坐在副駕上時,席昭然突然想起那次從T市回來,阿忠開車,而他坐在后座,現在想來在T市時,同他一起上車的那個阿忠絕對是本人,但譚天陽卻說他救下自己時,坐在駕駛座上的人確實已經死了,可自己又親眼看到阿忠本人,這中間到底發生了什麼事?
“不舒服嗎?”譚天陽系好安全帶,見坐在旁邊的席昭然臉色很差,於是關心地問了一句。
“沒。

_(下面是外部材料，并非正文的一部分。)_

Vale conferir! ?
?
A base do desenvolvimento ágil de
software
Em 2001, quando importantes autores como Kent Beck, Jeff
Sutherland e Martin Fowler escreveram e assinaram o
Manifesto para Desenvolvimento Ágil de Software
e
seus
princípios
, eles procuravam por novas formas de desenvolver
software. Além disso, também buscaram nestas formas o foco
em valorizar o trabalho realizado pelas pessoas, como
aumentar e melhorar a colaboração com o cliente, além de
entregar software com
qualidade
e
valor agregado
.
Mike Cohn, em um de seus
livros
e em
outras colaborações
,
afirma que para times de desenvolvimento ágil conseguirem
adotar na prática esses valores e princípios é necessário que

”席昭然搖了搖頭,扯出一個不怎麼好看的笑容。
譚天陽看他的樣子就知道有事,不過他不是多話的人,也沒有多問,只將剛才買來的熱飲料遞給他,席昭然搖頭說不想喝,譚天陽卻難得堅持地將飲料放到他手裡,摸到他的手指冰冰涼涼的,眉頭皺了起來,忍不住將他的雙手抓過來搓了搓。

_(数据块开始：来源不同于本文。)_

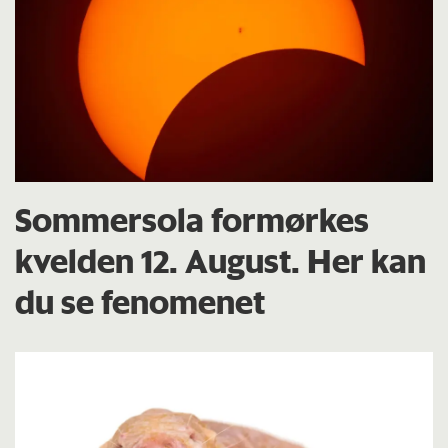
Sommersola formørkes
kvelden 12. August. Her kan
du se fenomenet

“衣服穿得太少了。”譚天陽一邊替他搓手一邊皺眉說道。
席昭然側頭看著他認真又專心的臉,雖然眉頭皺著也沒有其它表情,卻是極好看的,仿佛讓人看一輩子也不會膩。
他勉強將自己的視線移開,放到他剛遞給自己的熱飲上,“是專門給我買的?”
“嗯。”
“謝謝啊。”席昭然牽了牽嘴角,這次的笑容變得真實而動人,不再是他常有的優雅,也不再是魅惑得勾人。

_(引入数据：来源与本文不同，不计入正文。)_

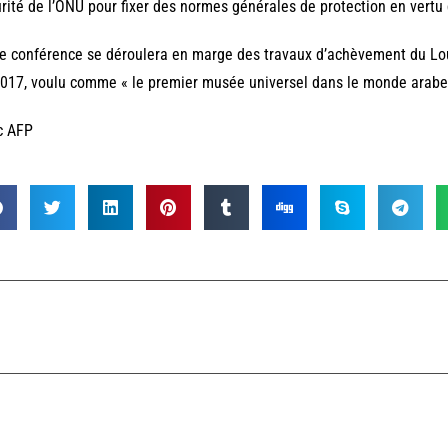
rité de l’ONU pour fixer des normes générales de protection en vertu d
e conférence se déroulera en marge des travaux d’achèvement du Lou
017, voulu comme « le premier musée universel dans le monde arabe 
c AFP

譚天陽抬頭時剛好對上他的笑容,一時竟然覺得自己有些發愣,那個笑容牽動人心,讓人移不開視線。
“不客氣。”他搖頭,坐正身體發動汽車。
席昭然找的溫泉地點離市區比較遠,汽車帶著兩人離開市區後,還要再走一段時間的國道,快要到中午的時候才能到達,到達後再稍休息一下就到了吃飯時間。
溫泉的規模並不是那種特別高檔,似乎是只有富人才能去的奢侈場所。為了讓譚天陽不至於覺得不自在,他找的是那種在他眼中只能算中檔次的地方,儘管如此,那裡來往的客人,還是富人比普通人多。
譚天陽是個十分盡職的人,和席昭然單獨在外時,他基本上算得上對他寸步不離,身上的戒備全開。席昭然也注意到了,他原本有點希望譚天陽能將注意力都放在自己身上而不是周圍那些不明人士,可是實在沒找到理由開口,最好只得不了了之。
這個溫泉鄉有專門的客房,席昭然之前就訂好了房間,他們要在這裡住上一夜,到了周末再開車回家,所以他特意訂了一間雙人房。雖然他們在家時也是同住在一張床上,可是人在陌生境下總是可以稍稍任性一下的,比如,會認床睡不著,所以要靠著譚天陽睡。